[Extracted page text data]
────

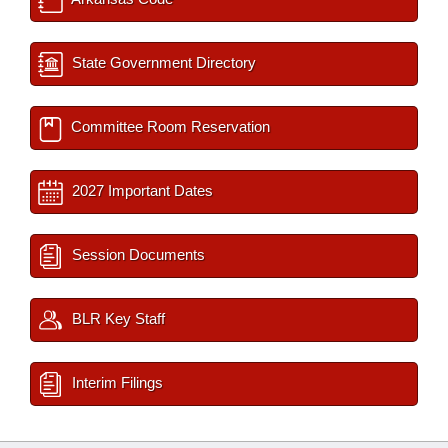
State Government Directory
Committee Room Reservation
2027 Important Dates
Session Documents
BLR Key Staff
Interim Filings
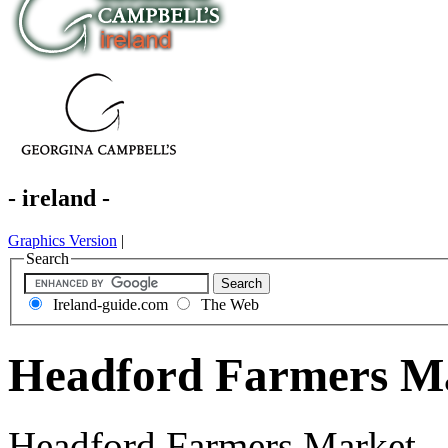
- ireland -
Graphics Version
|
Search
Ireland-guide.com
The Web
Headford Farmers Ma
Headford Farmers Market - 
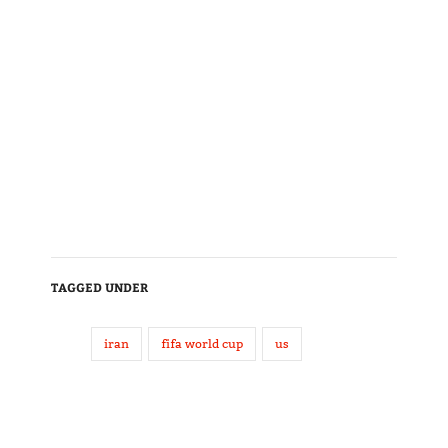
TAGGED UNDER
iran
fifa world cup
us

────

** What the exercise asks **
What is needed is every line from the data above that includes the string "Headford", copied out.

** Completed task **
Headford Farmers Ma
Headford Farmers Market - 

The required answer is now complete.